Billy: The Early Years ends with the Tent Revival in Los Angeles, Calif., in 1949. Originally only scheduled to run for three weeks, the meetings went on for two months and are considered the launching point for Graham’s worldwide ministry. The film’s final moments recreate a portion of Billy’s message to the crowd, as he exhorts them to follow Jesus—the man whose ministry of only three years continues to cause millions upon millions throughout history to bow down and worship him as their Redeemer.
While its subject matter is fascinating and the exemplary life lived should give us pause, Billy: The Early Years does not live up to the quality of previous biopics (Amazing Grace, Shadowlands) which artfully depict other great heroes of the Christian faith.
This could have been a tale told in a much more sophisticated manner, but instead has been conveyed with too much schmaltz, random comic relief, and a script that leaves more questions than answers (especially for those not familiar with Graham’s life). Partly to blame is the rough direction by Robby Benson (once a teen heartthrob in Ice Castles, later the voice of The Beast in Disney’s Beauty and the Beast). Poor usage of split screen, flashback, slow-motion and superimposed imaging only hinders and fails to add any artistic merit to the finished work or value to the viewers’ experience.
As Graham, Hammer (the great-grandson of industrialist-philanthropist Armand Hammer) is believable, but overacts at times in his first major film role. Polaha plays Templeton well in an understated manner, and the original Bionic Woman, Lindsay Wagner (who is hardly recognizable), does a surprisingly good job as Mrs. Graham (Billy’s mother). A head-scratcher cameo by Olympic-winning figure skater and sports commentator Scott Hamilton occurs in the latter third of the film, but it’s safe to say the resulting effort shouldn’t do anything to cause a redirection in his future career plans.
Problems aside, Billy: The Early Years still garners points for its earnestness in portraying Graham as a lanky, likeable man with a big heart and an unswerving passion to reach others for Christ. And for those simply looking to know more about the beginnings of this great evangelist’s call to ministry, they will not be disappointed.

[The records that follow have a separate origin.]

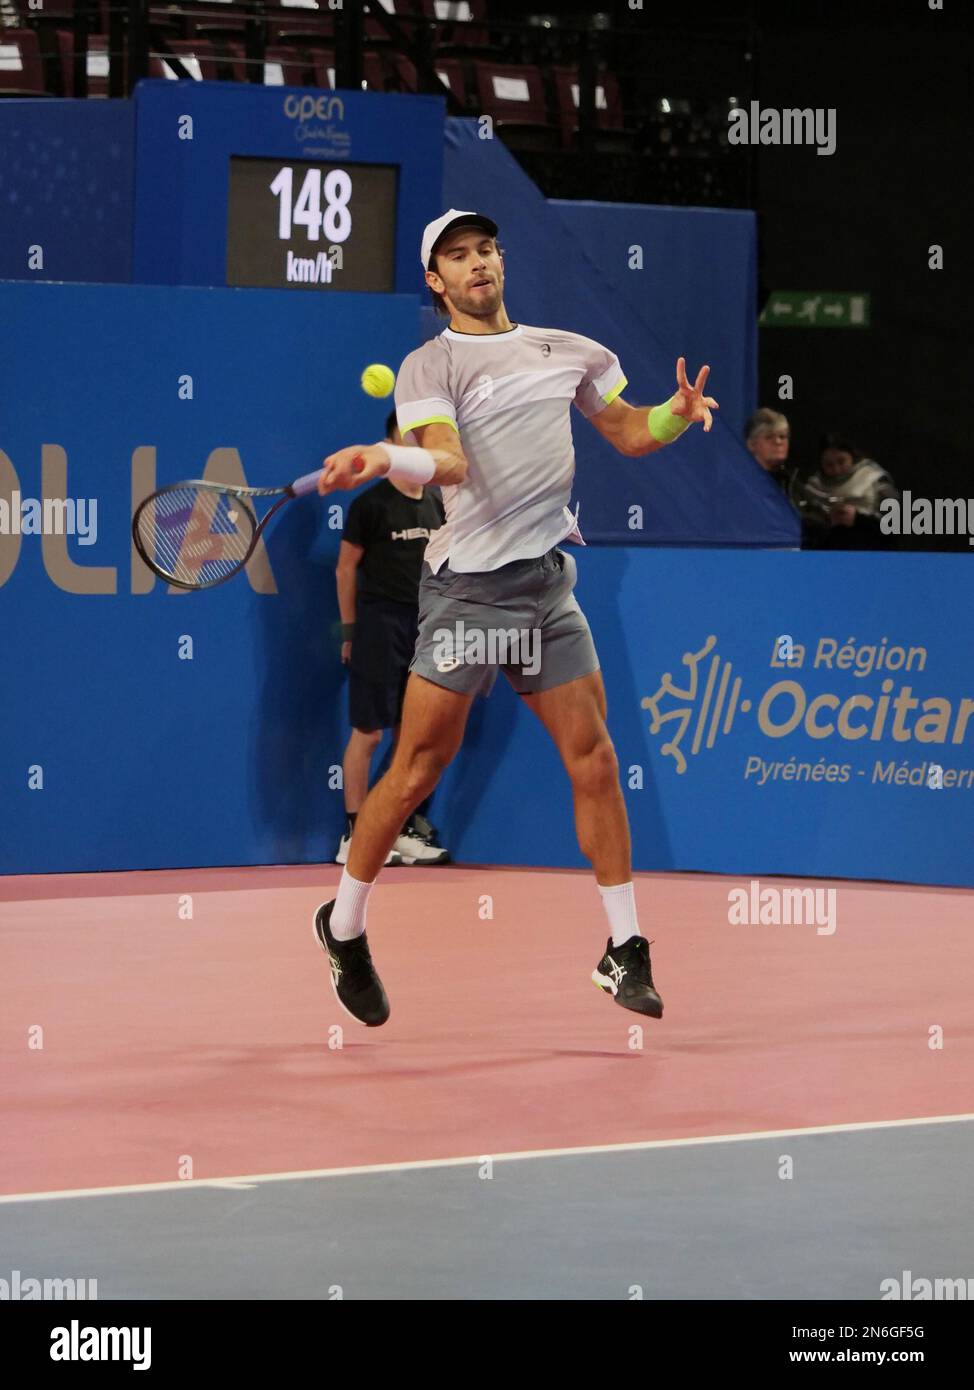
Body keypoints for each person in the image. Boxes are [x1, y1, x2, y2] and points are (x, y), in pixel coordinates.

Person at [312, 207, 718, 1027]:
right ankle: (344, 927)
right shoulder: (430, 365)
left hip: (544, 589)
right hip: (467, 592)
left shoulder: (568, 351)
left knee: (595, 758)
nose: (477, 265)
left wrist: (675, 413)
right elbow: (449, 462)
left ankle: (623, 949)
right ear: (436, 281)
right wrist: (385, 456)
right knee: (416, 772)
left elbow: (629, 433)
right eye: (457, 257)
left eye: (485, 250)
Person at [335, 410, 449, 866]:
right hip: (379, 625)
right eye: (406, 438)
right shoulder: (370, 505)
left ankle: (396, 830)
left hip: (425, 629)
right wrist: (349, 630)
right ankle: (353, 835)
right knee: (369, 734)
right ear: (389, 445)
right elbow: (346, 568)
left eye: (421, 437)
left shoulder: (437, 504)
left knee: (415, 738)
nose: (415, 445)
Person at [798, 433, 899, 549]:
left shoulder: (875, 478)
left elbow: (894, 527)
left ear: (852, 456)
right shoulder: (814, 487)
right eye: (829, 465)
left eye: (841, 461)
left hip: (870, 552)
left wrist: (858, 519)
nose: (836, 469)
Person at [744, 407, 801, 507]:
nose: (778, 442)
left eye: (782, 437)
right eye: (769, 437)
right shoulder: (742, 482)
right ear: (751, 444)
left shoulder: (792, 484)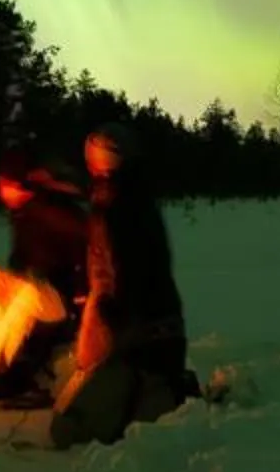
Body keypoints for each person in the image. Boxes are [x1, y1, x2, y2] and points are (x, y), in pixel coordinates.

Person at [51, 120, 199, 449]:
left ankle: (164, 394)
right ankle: (156, 393)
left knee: (67, 431)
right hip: (158, 333)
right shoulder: (135, 198)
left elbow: (118, 277)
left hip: (135, 339)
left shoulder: (113, 208)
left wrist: (103, 327)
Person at [0, 149, 87, 396]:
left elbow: (88, 250)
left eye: (4, 184)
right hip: (30, 286)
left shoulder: (56, 211)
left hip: (60, 301)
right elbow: (23, 261)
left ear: (20, 185)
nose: (0, 191)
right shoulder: (24, 212)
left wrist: (81, 295)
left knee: (28, 291)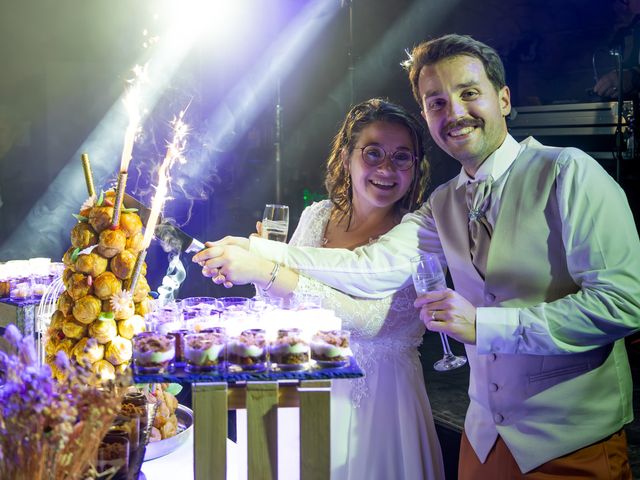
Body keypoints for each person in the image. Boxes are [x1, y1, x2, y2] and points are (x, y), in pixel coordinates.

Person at [200, 34, 640, 478]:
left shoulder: (568, 171)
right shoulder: (444, 203)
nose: (454, 112)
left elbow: (624, 303)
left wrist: (485, 325)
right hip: (483, 438)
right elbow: (371, 268)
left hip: (573, 442)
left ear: (503, 99)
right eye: (436, 103)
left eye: (469, 93)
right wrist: (259, 250)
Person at [194, 98, 446, 480]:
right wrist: (256, 277)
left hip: (377, 406)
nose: (386, 168)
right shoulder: (318, 215)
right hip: (302, 389)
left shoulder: (417, 233)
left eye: (402, 157)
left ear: (416, 168)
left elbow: (369, 321)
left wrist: (266, 269)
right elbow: (286, 307)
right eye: (372, 153)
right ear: (346, 157)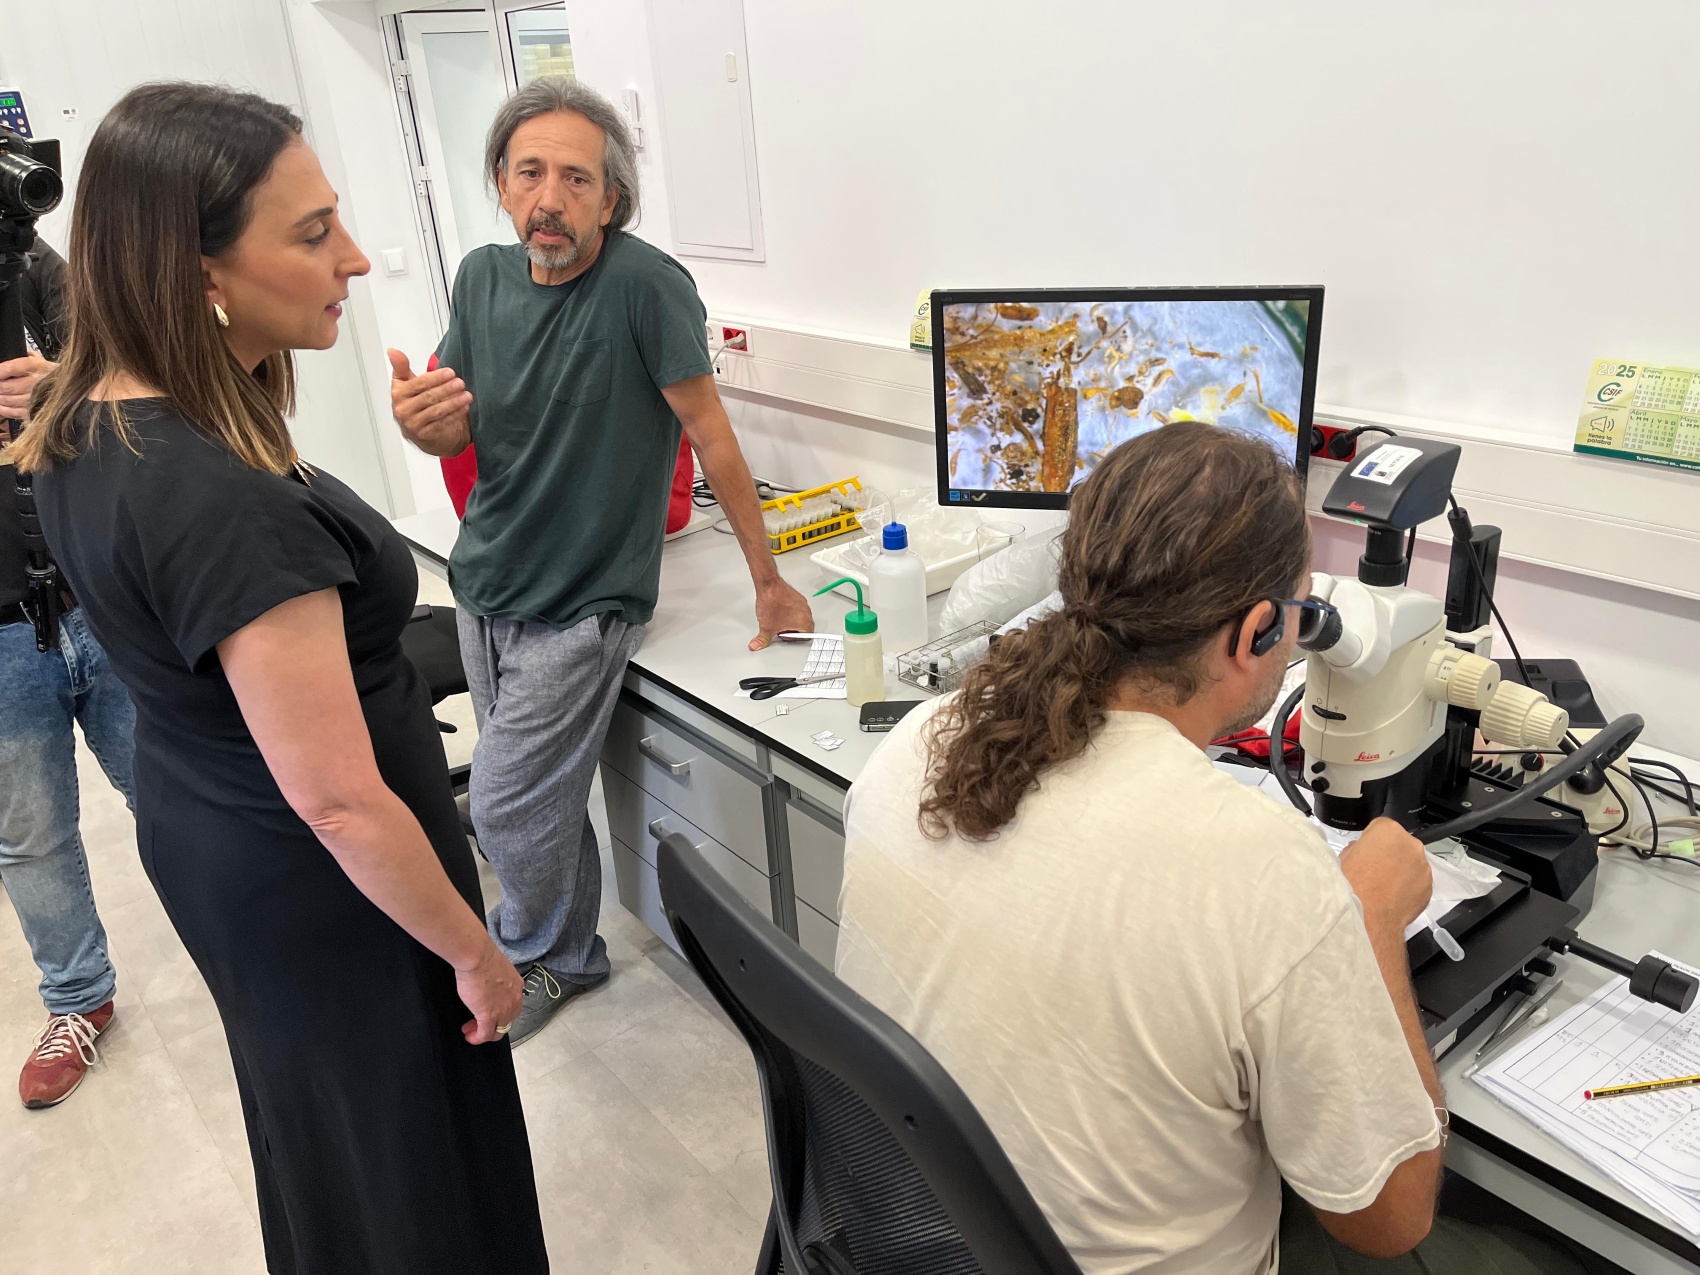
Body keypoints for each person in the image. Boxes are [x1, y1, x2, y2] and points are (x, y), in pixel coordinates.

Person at [836, 423, 1585, 1274]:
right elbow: (1391, 1218)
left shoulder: (924, 738)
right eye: (1300, 616)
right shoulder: (1257, 870)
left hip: (910, 1236)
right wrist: (1369, 917)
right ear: (1258, 630)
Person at [16, 83, 548, 1274]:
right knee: (410, 1162)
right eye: (310, 235)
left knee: (332, 1143)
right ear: (195, 264)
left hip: (212, 831)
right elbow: (339, 802)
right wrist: (475, 948)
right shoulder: (224, 505)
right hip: (321, 884)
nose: (353, 258)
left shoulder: (87, 420)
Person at [388, 77, 813, 1044]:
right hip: (485, 585)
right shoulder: (482, 279)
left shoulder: (644, 288)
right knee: (535, 797)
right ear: (500, 183)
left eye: (578, 179)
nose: (552, 198)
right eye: (530, 172)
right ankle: (563, 948)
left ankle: (539, 955)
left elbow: (714, 435)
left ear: (610, 199)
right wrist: (422, 427)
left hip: (586, 603)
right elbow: (450, 424)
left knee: (500, 799)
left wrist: (769, 577)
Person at [1, 232, 137, 1109]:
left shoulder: (36, 267)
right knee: (30, 832)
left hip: (101, 588)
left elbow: (140, 389)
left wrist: (67, 390)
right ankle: (79, 999)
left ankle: (247, 939)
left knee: (177, 786)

- Drugs/Alcohol: One character has a flashback of a smoky bar scene.
- Language/Profanity: The older Templeton utters “damn” in one of his interview segments during the documentary shoot.
- Sex/Nudity: A man passionately kisses and caresses a woman in a bar; although clouded by a foggy mirror and with a towel around his waist, Billy’s bare chest is seen while in a dormitory shower room; Billy and Ruth hold hands; news footage of disturbing images, including concentration camp victims (some skin is visible; no private parts can be seen).
- Violence: Templeton is shown knocked to the ground (and his body shakes) during a religious experience that leads to his conversion; a bloodied young girl is wheeled on a hospital cart through a corridor; disturbing images of concentration camp victims; Billy has a few physical pratfalls (falling in a kitchen while carrying an overloaded tray of food, almost tripping through a door after opening it) which are played for laughs.
- Religion: Various scenes of evangelistic rallies or church services with preaching and exhortation. Prayer and/or passionate cries to God involving several characters.